**PROBLEM 1:**
Copy the passage of the forum thread starting with "I have done" and going on through "great, very odd!!!", swapping "camera" for "lens".

# Anyone want to lend a pic?



## aaronnorth (14 Aug 2008)

Hi, i am doing a plant profile for staurogyne sp. and i was wondering if anyone would let me use there picture? Doesnt have to be the best in the world   

Also has anyone got a pic of a matured java fern, i deleted mine off photbucket and i chucked it out last week as it wasnt growing    

I will credit it to you   

Thanks.


----------



## aaronnorth (14 Aug 2008)

You can PM me if you want


----------



## LondonDragon (14 Aug 2008)

I have both in my tank I will what I can do, although my java fern is not very big and my staurogyne sp was doing crap until I changed the flow towards it, bottom leaves are in bad shape, I will clean it up lol


----------



## LondonDragon (15 Aug 2008)

Here is one! I will try and get a better shot over the weekend, this was last night while taking some of my new CRS, camera is driving me nuts! Guess where I need to spend my overtime this month?? lol


----------



## aaronnorth (18 Aug 2008)

That will do fine-  unless you want to spend some time with your camera?


----------



## aaronnorth (24 Aug 2008)

i have put it on thanks, whats up with your camera anyway?


----------



## LondonDragon (24 Aug 2008)

aaronnorth said:
			
		

> i have put it on thanks, whats up with your camera anyway?


I have done a lot of tests with the camera and it seems like its the Rekord glass that has some weird effects on macro/very close-up photos! 
Took lots of macros of things around the house and they came out great, very odd!!!


----------



## aaronnorth (24 Aug 2008)

LondonDragon said:
			
		

> aaronnorth said:
> 
> 
> 
> ...



is it new?


----------



## LondonDragon (24 Aug 2008)

aaronnorth said:
			
		

> is it new?


The tank yes


----------



## aaronnorth (24 Aug 2008)

LondonDragon said:
			
		

> aaronnorth said:
> 
> 
> 
> ...



i was on about the camera.


----------



## LondonDragon (24 Aug 2008)

aaronnorth said:
			
		

> i was on about the camera.


Nah got it about 3 years ago


----------



## aaronnorth (24 Aug 2008)

LondonDragon said:
			
		

> aaronnorth said:
> 
> 
> 
> ...



is there anything you can do too fix it?


----------



## LondonDragon (24 Aug 2008)

aaronnorth said:
			
		

> is there anything you can do too fix it?


Don't think there is much wrong with it, just taking photos of the shrimp tank seems to be a nightmare!!!
If the weather is good tomorrow I am taking it down the park for some more tests


----------



## aaronnorth (25 Aug 2008)

dont know about London but it is crap here


----------

**PROVIDED DATA:**
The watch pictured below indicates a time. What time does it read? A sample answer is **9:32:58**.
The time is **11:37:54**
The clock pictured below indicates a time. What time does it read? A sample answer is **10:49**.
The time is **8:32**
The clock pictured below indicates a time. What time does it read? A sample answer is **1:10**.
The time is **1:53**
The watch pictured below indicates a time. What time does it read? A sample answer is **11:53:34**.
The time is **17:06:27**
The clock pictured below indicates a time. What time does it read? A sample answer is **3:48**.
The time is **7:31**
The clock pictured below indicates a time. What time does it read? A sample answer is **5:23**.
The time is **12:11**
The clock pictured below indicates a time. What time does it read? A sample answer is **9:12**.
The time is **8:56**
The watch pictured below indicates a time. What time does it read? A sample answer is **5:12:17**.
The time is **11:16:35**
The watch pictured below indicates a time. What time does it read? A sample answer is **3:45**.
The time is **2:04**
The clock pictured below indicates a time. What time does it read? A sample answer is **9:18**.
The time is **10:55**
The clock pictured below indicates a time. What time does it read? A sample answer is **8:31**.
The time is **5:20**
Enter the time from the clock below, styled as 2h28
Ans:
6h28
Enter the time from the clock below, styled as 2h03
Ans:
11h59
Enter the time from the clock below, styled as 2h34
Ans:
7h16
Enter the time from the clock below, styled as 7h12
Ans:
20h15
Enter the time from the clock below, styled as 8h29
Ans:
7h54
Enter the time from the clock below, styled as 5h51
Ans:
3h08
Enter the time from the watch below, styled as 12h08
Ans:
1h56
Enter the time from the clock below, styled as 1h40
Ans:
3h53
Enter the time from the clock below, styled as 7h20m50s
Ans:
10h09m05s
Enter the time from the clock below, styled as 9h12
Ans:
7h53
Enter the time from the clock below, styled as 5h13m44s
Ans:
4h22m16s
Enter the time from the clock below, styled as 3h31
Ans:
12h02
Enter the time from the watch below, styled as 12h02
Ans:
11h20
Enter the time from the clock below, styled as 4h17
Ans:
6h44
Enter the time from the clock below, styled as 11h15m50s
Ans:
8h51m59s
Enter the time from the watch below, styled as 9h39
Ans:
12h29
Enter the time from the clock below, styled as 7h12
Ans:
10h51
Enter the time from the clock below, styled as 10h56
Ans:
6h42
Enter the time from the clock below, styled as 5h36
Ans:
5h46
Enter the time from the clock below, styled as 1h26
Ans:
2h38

**PROBLEM 2:**
Echo the entries exactly, starting with the line that contains "Enter the time from the watch below, styled as 12h02" and going on through the last line of the entries, with both ends included.

**SOLUTION 1:**
I have done a lot of tests with the lens and it seems like its the Rekord glass that has some weird effects on macro/very close-up photos! 
Took lots of macros of things around the house and they came out great, very odd!!!

**SOLUTION 2:**
Enter the time from the watch below, styled as 12h02
Ans:
11h20
Enter the time from the clock below, styled as 4h17
Ans:
6h44
Enter the time from the clock below, styled as 11h15m50s
Ans:
8h51m59s
Enter the time from the watch below, styled as 9h39
Ans:
12h29
Enter the time from the clock below, styled as 7h12
Ans:
10h51
Enter the time from the clock below, styled as 10h56
Ans:
6h42
Enter the time from the clock below, styled as 5h36
Ans:
5h46
Enter the time from the clock below, styled as 1h26
Ans:
2h38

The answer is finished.